- Problem details: Below is a listing with pictures. Repeat exactly the lines starting at the one holding "Пеленальные столы" and going on through the one holding "索引擎是跨境商家进行广告投放的重要工具！那么，国", and leave every picture out.

- Supplied material:
◆ ◆ ◆ ◆ ◆ ◆ ◆

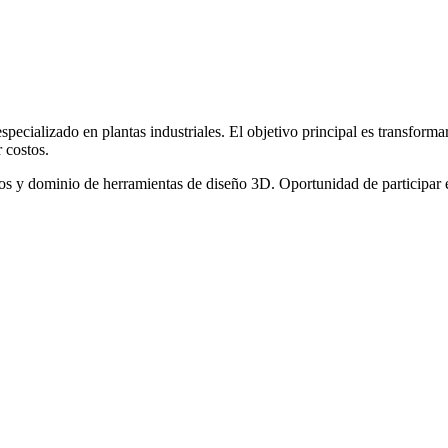
pecializado en plantas industriales. El objetivo principal es transformar
 costos.
ctos y dominio de herramientas de diseño 3D. Oportunidad de participar 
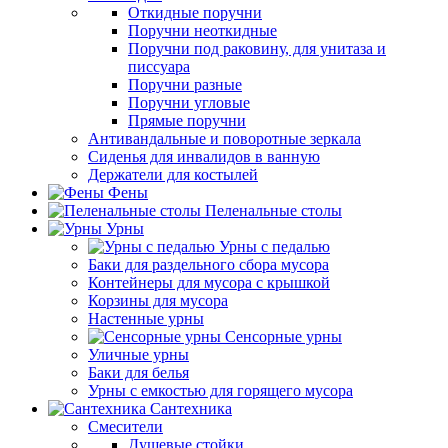
Откидные поручни
Поручни неоткидные
Поручни под раковину, для унитаза и
писсуара
Поручни разные
Поручни угловые
Прямые поручни
Антивандальные и поворотные зеркала
Сиденья для инвалидов в ванную
Держатели для костылей
Фены
Пеленальные столы
Урны
Урны с педалью
Баки для раздельного сбора мусора
Контейнеры для мусора с крышкой
Корзины для мусора
Настенные урны
Сенсорные урны
Уличные урны
Баки для белья
Урны с емкостью для горящего мусора
Сантехника
Смесители
Душевые стойки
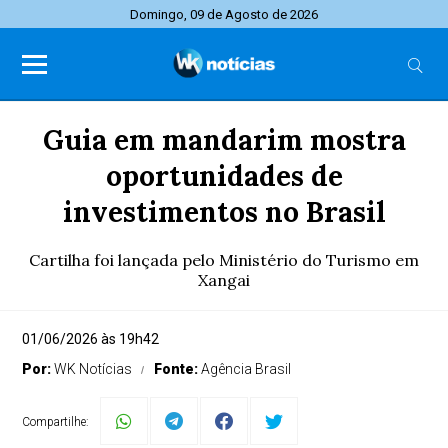
Domingo, 09 de Agosto de 2026
Guia em mandarim mostra
oportunidades de
investimentos no Brasil
Cartilha foi lançada pelo Ministério do Turismo em
Xangai
01/06/2026 às 19h42
Por:
WK Notícias
Fonte:
Agência Brasil
Compartilhe:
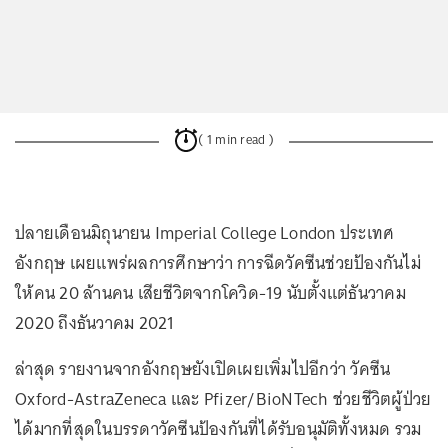
( 1 min read )
ปลายเดือนมิถุนายน Imperial College London ประเทศ
อังกฤษ เผยแพร่ผลการศึกษาว่า การฉีดวัคซีนช่วยป้องกันไม่
ให้คน 20 ล้านคน เสียชีวิตจากโควิด-19 นับตั้งแต่ธันวาคม
2020 ถึงธันวาคม 2021
ล่าสุด รายงานจากอังกฤษยังเปิดเผยเพิ่มไปอีกว่า วัคซีน
Oxford-AstraZeneca และ Pfizer/BioNTech ช่วยชีวิตผู้ป่วย
ได้มากที่สุดในบรรดาวัคซีนป้องกันที่ได้รับอนุมัติทั้งหมด รวม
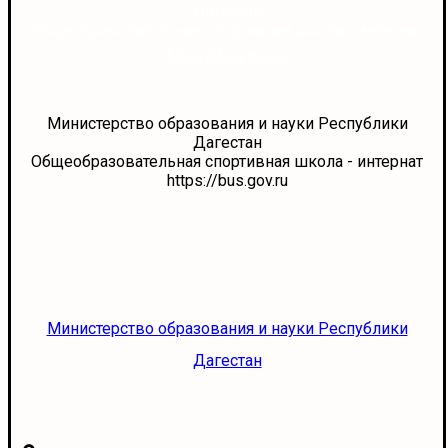
Дагестан
Общеобразовательная спортивная школа - интернат
https://bus.gov.ru
Министерство образования и науки Республики
Дагестан
Общеобразовательная спортивная школа - интернат
https://bus.gov.ru
Министерство образования и науки Республики
Дагестан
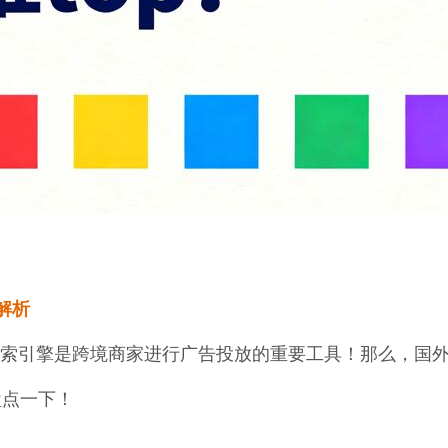
解析
索引擎是跨境商家进行广告投放的重要工具！那么，国
盘点一下！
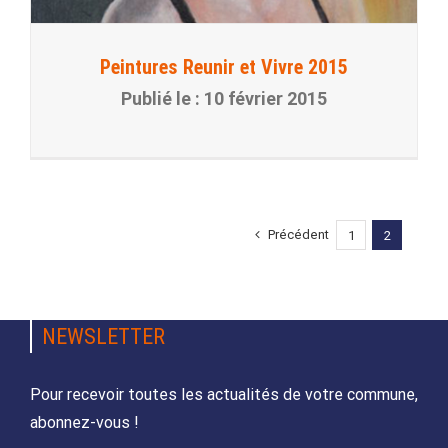
Peintures Reunir et Vivre 2015
10 février 2015
Précédent
1
2
NEWSLETTER
Pour recevoir toutes les actualités de votre commune,
abonnez-vous !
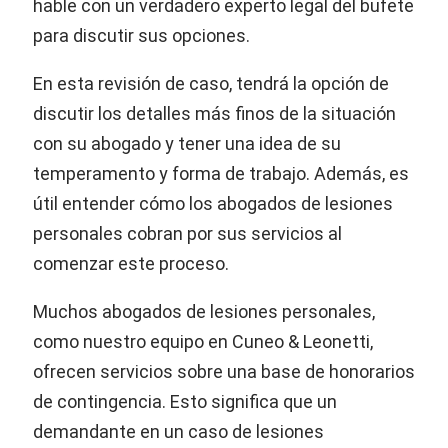
hable con un verdadero experto legal del bufete
para discutir sus opciones.
En esta revisión de caso, tendrá la opción de
discutir los detalles más finos de la situación
con su abogado y tener una idea de su
temperamento y forma de trabajo. Además, es
útil entender cómo los abogados de lesiones
personales cobran por sus servicios al
comenzar este proceso.
Muchos abogados de lesiones personales,
como nuestro equipo en Cuneo & Leonetti,
ofrecen servicios sobre una base de honorarios
de contingencia. Esto significa que un
demandante en un caso de lesiones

◆ ◆ ◆ ◆ ◆ ◆ ◆

- Answer to this task:
Пеленальные столы
Урны
Урны с педалью
Баки для раздельного сбора мусора
Контейнеры для мусора с крышкой
Корзины для мусора
Настенные урны
Сенсорные урны
Уличные урны
Баки для белья
Урны с емкостью для горящего мусора
Сантехника
Смесители
Душевые стойки
Domingo, 09 de Agosto de 2026
Guia em mandarim mostra
oportunidades de
investimentos no Brasil
Cartilha foi lançada pelo Ministério do Turismo em
Xangai
01/06/2026 às 19h42
Por:
WK Notícias
Fonte:
Agência Brasil
Compartilhe:
( 1 min read )
ปลายเดือนมิถุนายน Imperial College London ประเทศ
อังกฤษ เผยแพร่ผลการศึกษาว่า การฉีดวัคซีนช่วยป้องกันไม่
ให้คน 20 ล้านคน เสียชีวิตจากโควิด-19 นับตั้งแต่ธันวาคม
2020 ถึงธันวาคม 2021
ล่าสุด รายงานจากอังกฤษยังเปิดเผยเพิ่มไปอีกว่า วัคซีน
Oxford-AstraZeneca และ Pfizer/BioNTech ช่วยชีวิตผู้ป่วย
ได้มากที่สุดในบรรดาวัคซีนป้องกันที่ได้รับอนุมัติทั้งหมด รวม
Дагестан
Общеобразовательная спортивная школа - интернат
https://bus.gov.ru
Министерство образования и науки Республики
Дагестан
Общеобразовательная спортивная школа - интернат
https://bus.gov.ru
Министерство образования и науки Республики
Дагестан
解析
索引擎是跨境商家进行广告投放的重要工具！那么，国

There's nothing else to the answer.